→ **TEXT EXCERPT**
***

Sorry ahead of time for the long answer…what you’re asking is actually a complicated topic and very specific to a particular situation.
With a usleep in the code (even a usleep of 0) you can’t be certain about actual processing time your code spent using CUDA/GPU versus something related to context switching (even without a usleep there will be context switching at other times). Changing something related to scheduling can help if you get rid of the usleep, though fundamentally you would still need to adjust your code to work without the usleep function. Which particular kernel polling rate parameter did you change?
About context switching and scheduling…
Every time a process swaps out active/inactive, a lot has to be saved and then later restored. For example, anything related to owner of the process, security, current registers, so on, is saved and takes time to do so. Threads are a bit more efficient, they don’t need to swap out and restore something shared among threads…for example, the thread contexts of one process will all share some process ownership and security information…because of this the amount of information to be saved and restored for thread context switch is less than that of independent processes context switching. If you look at something like a particle engine microthreads or coroutines are used instead…these are more efficient and can context switch (it’s just a branch, not a real context switch) within a single thread with negligible overhead because the author has specifically found places in the particle processing where the code can jump to a different particle without bothering to save much of the data a thread context change would have saved/restored (this is typically done in assembler by a human, not by a compiler optimizer).
CPU0, the first CPU core, is wired to deal with hardware interrupts. Hardware servicing drivers must run on CPU0. Software interrupts and user space system calls can be serviced on any core. On a desktop Intel x86 machine, there is an I/O APIC which can distribute hardware interrupt servicing over any CPU core, and the AMD desktop CPU architecture also allows hardware IRQ processing on any core…embedded systems do not do this, and are stuck with CPU0 being required for hardware IRQ. Starve access to CPU0 for hardware, and the system hardware begins to mysteriously fail.
Regarding interrupts and interrupt polling rates, effects on user space and software-only-drivers are different versus a hardware driver. Each context switch (of any kind…probably increased with increased IRQ polling rate) has overhead. More context switches mean more lost time context switching…but if the system has enough time to do what is needed in spite of the overhead, then you’ve succeeded at making the software smoother and closer to real time. If you are crossing the boundary between “enough available CPU time slice regardless of context switch overhead” and “context switching overhead is eating into code which should have run but now can’t”, then the effect of the faster IRQ polling rate is harmful. A big part of whether resources are sufficient for the overhead or not is because only one CPU core can handle hardware interrupts, while anything else can be handled by any CPU core…it takes more to starve out non-hardware-IRQ servicing than to starve out hardware-IRQ servicing…the consequences of starving non-hardware drivers is also far less than if you starve hardware-IRQ handlers and lose access to your hard drive or other critical parts of the system. Try the faster polling rate, but watch carefully to see if hardware itself continues to respond normally (e.g., something just hangs on hard drive access, or networking starts lagging and losing data).
Suppose a non-hardware IRQ hits…there is a good chance at least one of the cores is at a convenient place to context switch to another thread or process…the scheduler is free to make the system feel responsive. Something may slow down, but the system will still respond “normally”. If the user space load goes up enough that the user space programs do not respond well to interrupt inefficiencies, the system itself can continue to operate normally so long as hardware drivers have access to their required time slice on CPU0…disk drive controllers, ethernet drivers, so on, continue to feed or gather data for the software which uses it.

***

→ **TASK LIST**
(1) Rewrite the part of the context switching text from "With a usleep" to "did you change?", putting "nanosleep" in place of "usleep".
(2) In the context switching text, which CPU core is wired to deal with hardware interrupts?
The material comes from a separate source unrelated to the context switching text.

→ **RECORDS PROVIDED**
***

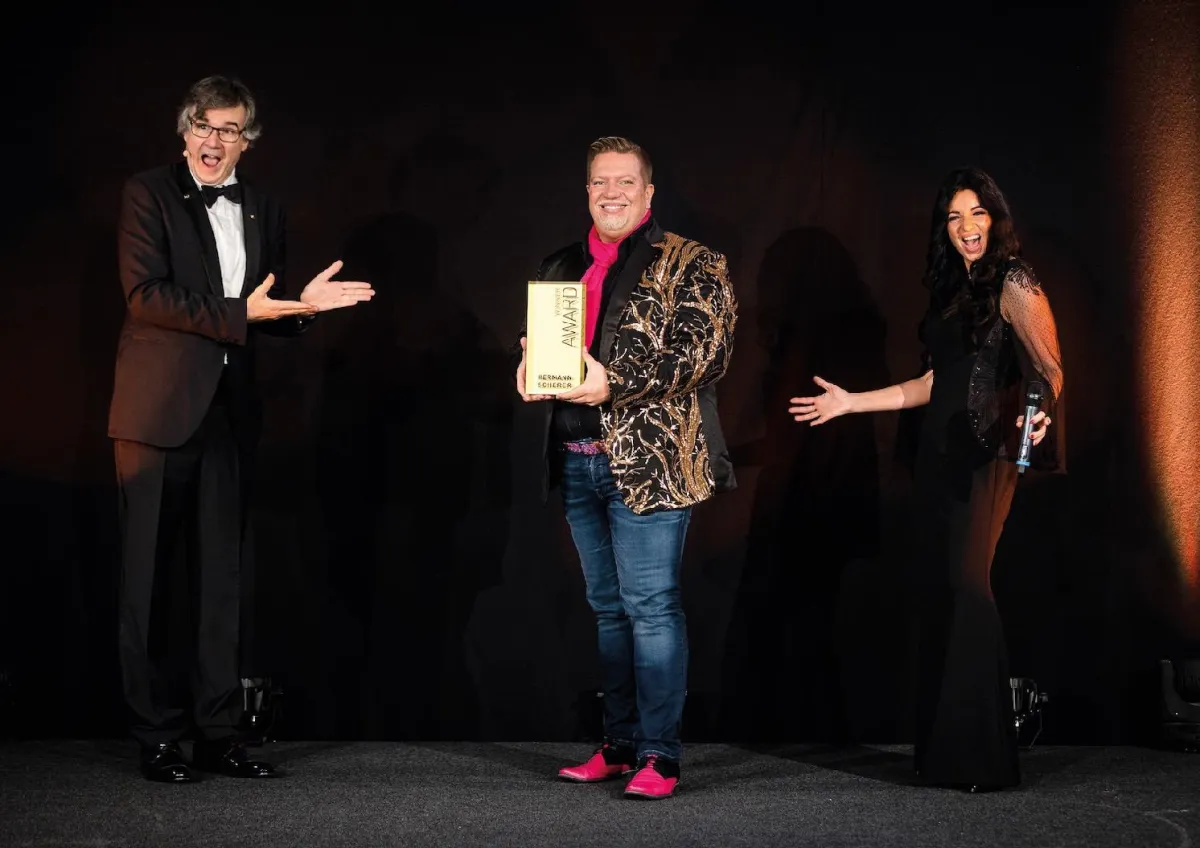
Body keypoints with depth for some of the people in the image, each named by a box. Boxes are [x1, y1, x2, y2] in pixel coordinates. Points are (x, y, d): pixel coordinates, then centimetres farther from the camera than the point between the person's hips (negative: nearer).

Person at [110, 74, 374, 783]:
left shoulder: (265, 211, 15)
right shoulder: (149, 194, 0)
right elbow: (144, 293, -12)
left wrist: (302, 304, -3)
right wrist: (242, 311, -17)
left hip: (230, 412, 5)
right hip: (162, 407, -5)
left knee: (223, 575, 8)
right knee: (153, 575, 0)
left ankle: (218, 731, 15)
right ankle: (158, 736, 7)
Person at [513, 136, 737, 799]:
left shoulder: (690, 266, -3)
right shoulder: (560, 267, 16)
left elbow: (704, 352, -14)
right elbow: (532, 340, 25)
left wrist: (615, 384, -21)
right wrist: (528, 368, 0)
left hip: (649, 463, -6)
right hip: (577, 464, 7)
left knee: (651, 607, -7)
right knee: (608, 608, 13)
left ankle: (659, 756, -2)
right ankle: (619, 745, 22)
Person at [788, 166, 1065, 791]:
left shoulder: (1014, 285, -3)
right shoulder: (953, 291, 19)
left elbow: (1050, 370, -10)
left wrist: (1040, 414, -31)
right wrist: (850, 403, 23)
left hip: (985, 455, -8)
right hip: (939, 451, 8)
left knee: (964, 584, -15)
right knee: (933, 587, 2)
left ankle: (983, 756, -10)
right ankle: (942, 753, 6)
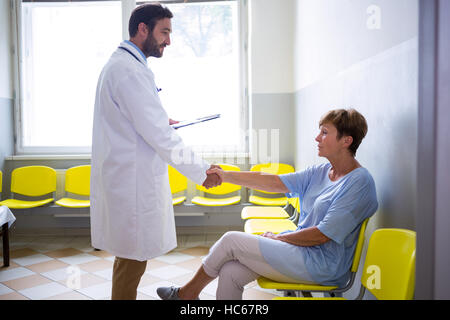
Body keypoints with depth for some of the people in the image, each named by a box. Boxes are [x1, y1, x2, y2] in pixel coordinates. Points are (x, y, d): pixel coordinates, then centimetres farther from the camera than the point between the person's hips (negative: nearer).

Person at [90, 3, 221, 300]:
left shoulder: (119, 64, 16)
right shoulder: (130, 70, -19)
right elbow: (159, 135, -22)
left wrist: (160, 122, 16)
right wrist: (201, 171, -16)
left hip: (125, 176, 11)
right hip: (133, 182, -11)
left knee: (130, 256, 20)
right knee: (133, 257, 0)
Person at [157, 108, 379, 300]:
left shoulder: (360, 182, -15)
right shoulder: (320, 172, 11)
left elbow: (322, 235, -18)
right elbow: (273, 182, 6)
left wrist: (278, 238, -7)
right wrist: (225, 176, -1)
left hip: (321, 265, -7)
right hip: (301, 249, 7)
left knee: (232, 240, -9)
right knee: (231, 272, -11)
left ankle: (187, 293, 15)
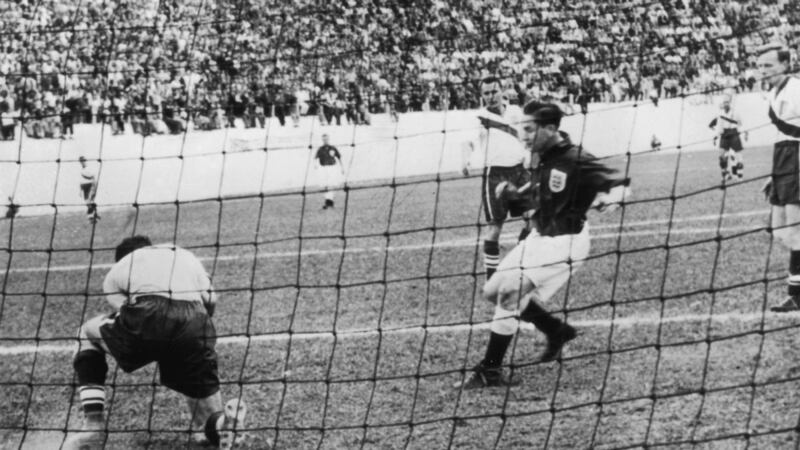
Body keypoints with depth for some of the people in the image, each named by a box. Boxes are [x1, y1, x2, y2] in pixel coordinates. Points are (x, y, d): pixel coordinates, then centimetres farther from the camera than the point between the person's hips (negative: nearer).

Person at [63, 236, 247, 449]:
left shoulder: (117, 269, 31)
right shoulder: (187, 257, 39)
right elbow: (210, 301, 23)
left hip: (147, 318, -2)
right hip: (194, 325, 2)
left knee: (89, 332, 31)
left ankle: (93, 426, 19)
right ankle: (222, 422, -20)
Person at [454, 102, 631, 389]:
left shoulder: (576, 160, -20)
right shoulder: (543, 158, 4)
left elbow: (620, 185, -19)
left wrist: (600, 201, -31)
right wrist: (515, 193, 3)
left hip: (565, 242, -9)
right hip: (539, 236, 9)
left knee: (509, 293, -16)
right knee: (492, 291, 11)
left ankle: (490, 370, -7)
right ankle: (556, 331, 26)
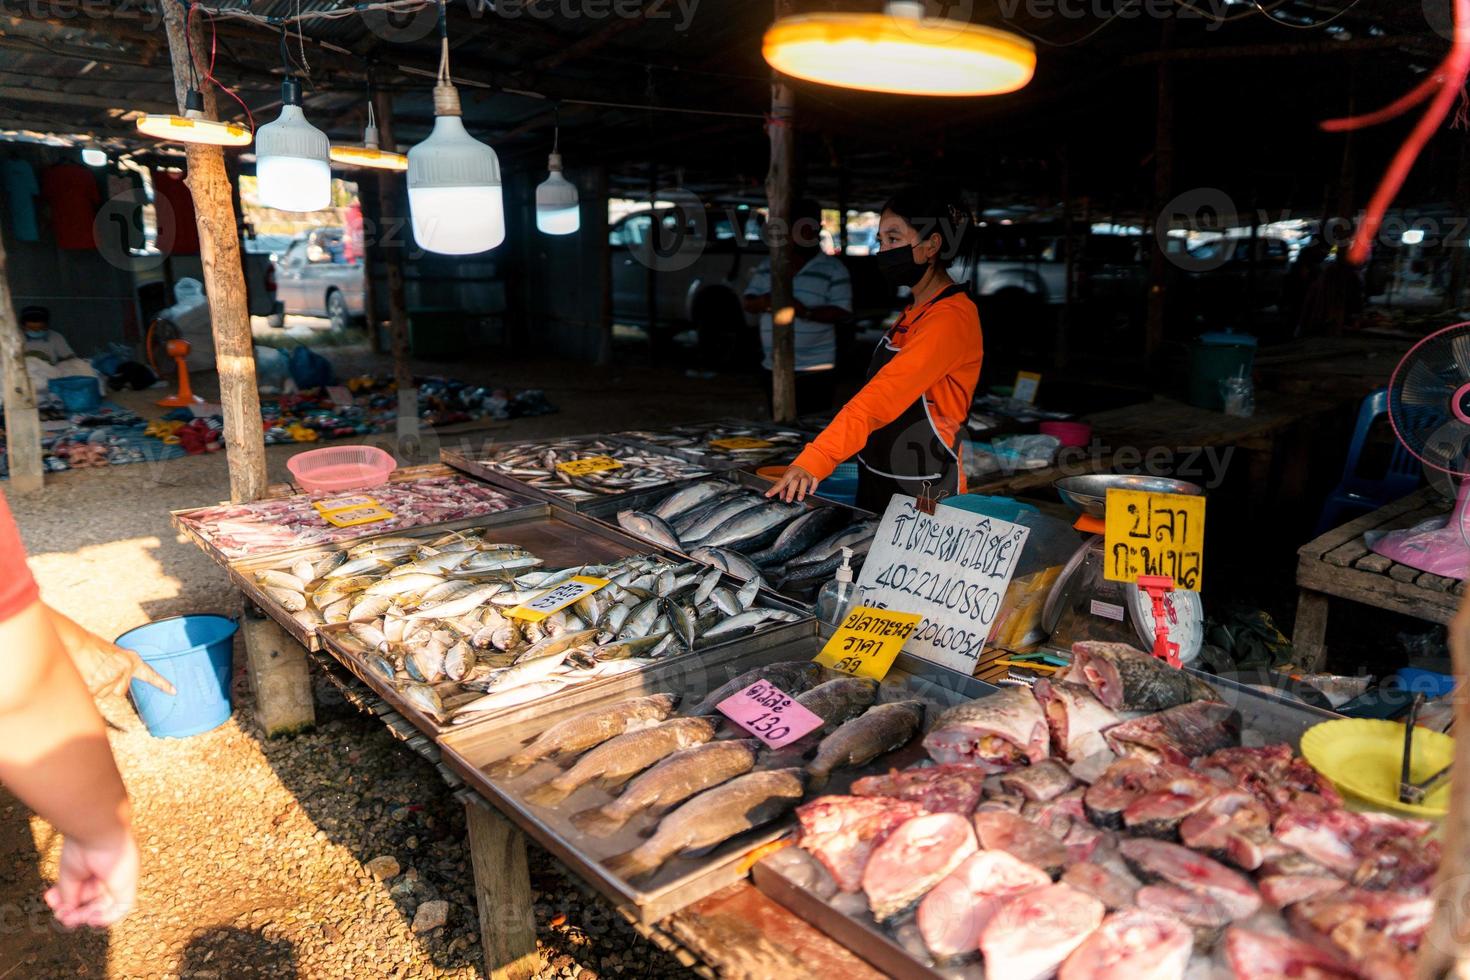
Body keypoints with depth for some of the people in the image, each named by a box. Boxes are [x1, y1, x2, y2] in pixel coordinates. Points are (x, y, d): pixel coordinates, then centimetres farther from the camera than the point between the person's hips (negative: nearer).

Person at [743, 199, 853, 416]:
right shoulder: (768, 266, 11)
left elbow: (842, 311, -10)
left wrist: (806, 313, -26)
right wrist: (763, 303, -15)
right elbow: (748, 304, 10)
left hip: (815, 369, -4)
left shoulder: (833, 269, -2)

***

→ **TASK RESULTS**
(1)
With a nanosleep in the code (even a nanosleep of 0) you can’t be certain about actual processing time your code spent using CUDA/GPU versus something related to context switching (even without a nanosleep there will be context switching at other times). Changing something related to scheduling can help if you get rid of the nanosleep, though fundamentally you would still need to adjust your code to work without the nanosleep function. Which particular kernel polling rate parameter did you change?

(2) CPU0, the first CPU core.